[TASK DIRECTIONS] Return every line of source text in the records without changing anything. Leave the pictures out of your answer.

[DATASET EXCERPTS]
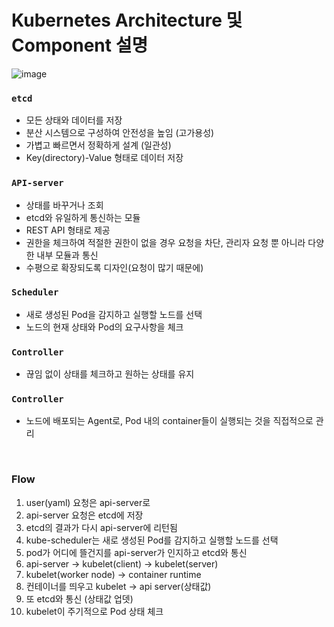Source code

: # Kubernetes Architecture 및 Component 설명

![image](https://user-images.githubusercontent.com/49095587/230916161-1cabd453-76ef-4aee-b2bb-3c148ec47c80.png)

### `etcd`

- 모든 상태와 데이터를 저장
- 분산 시스템으로 구성하여 안전성을 높임 (고가용성)
- 가볍고 빠르면서 정확하게 설계 (일관성)
- Key(directory)-Value 형태로 데이터 저장

### `API-server`

- 상태를 바꾸거나 조회
- etcd와 유일하게 통신하는 모듈
- REST API 형태로 제공
- 권한을 체크하여 적절한 권한이 없을 경우 요청을 차단, 관리자 요청 뿐 아니라 다양한 내부 모듈과 통신
- 수평으로 확장되도록 디자인(요청이 많기 때문에)

### `Scheduler`

- 새로 생성된 Pod을 감지하고 실행할 노드를 선택
- 노드의 현재 상태와 Pod의 요구사항을 체크

### `Controller`

- 끊임 없이 상태를 체크하고 원하는 상태를 유지

### `Controller`

- 노드에 배포되는 Agent로, Pod 내의 container들이 실행되는 것을 직접적으로 관리

<br>

### Flow

1. user(yaml) 요청은 api-server로
2. api-server 요청은 etcd에 저장
3. etcd의 결과가 다시 api-server에 리턴됨
4. kube-scheduler는 새로 생성된 Pod를 감지하고 실행할 노드를 선택
5. pod가 어디에 뜰건지를 api-server가 인지하고 etcd와 통신
6. api-server -> kubelet(client) -> kubelet(server)
7. kubelet(worker node) -> container runtime
8. 컨테이너를 띄우고 kubelet -> api server(상태값)
9. 또 etcd와 통신 (상태값 업뎃)
10. kubelet이 주기적으로 Pod 상태 체크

[ANSWER SPACE]
Source code

: # Kubernetes Architecture 및 Component 설명

![image](https://user-images.githubusercontent.com/49095587/230916161-1cabd453-76ef-4aee-b2bb-3c148ec47c80.png)

### `etcd`

- 모든 상태와 데이터를 저장
- 분산 시스템으로 구성하여 안전성을 높임 (고가용성)
- 가볍고 빠르면서 정확하게 설계 (일관성)
- Key(directory)-Value 형태로 데이터 저장

### `API-server`

- 상태를 바꾸거나 조회
- etcd와 유일하게 통신하는 모듈
- REST API 형태로 제공
- 권한을 체크하여 적절한 권한이 없을 경우 요청을 차단, 관리자 요청 뿐 아니라 다양한 내부 모듈과 통신
- 수평으로 확장되도록 디자인(요청이 많기 때문에)

### `Scheduler`

- 새로 생성된 Pod을 감지하고 실행할 노드를 선택
- 노드의 현재 상태와 Pod의 요구사항을 체크

### `Controller`

- 끊임 없이 상태를 체크하고 원하는 상태를 유지

### `Controller`

- 노드에 배포되는 Agent로, Pod 내의 container들이 실행되는 것을 직접적으로 관리

<br>

### Flow

1. user(yaml) 요청은 api-server로
2. api-server 요청은 etcd에 저장
3. etcd의 결과가 다시 api-server에 리턴됨
4. kube-scheduler는 새로 생성된 Pod를 감지하고 실행할 노드를 선택
5. pod가 어디에 뜰건지를 api-server가 인지하고 etcd와 통신
6. api-server -> kubelet(client) -> kubelet(server)
7. kubelet(worker node) -> container runtime
8. 컨테이너를 띄우고 kubelet -> api server(상태값)
9. 또 etcd와 통신 (상태값 업뎃)
10. kubelet이 주기적으로 Pod 상태 체크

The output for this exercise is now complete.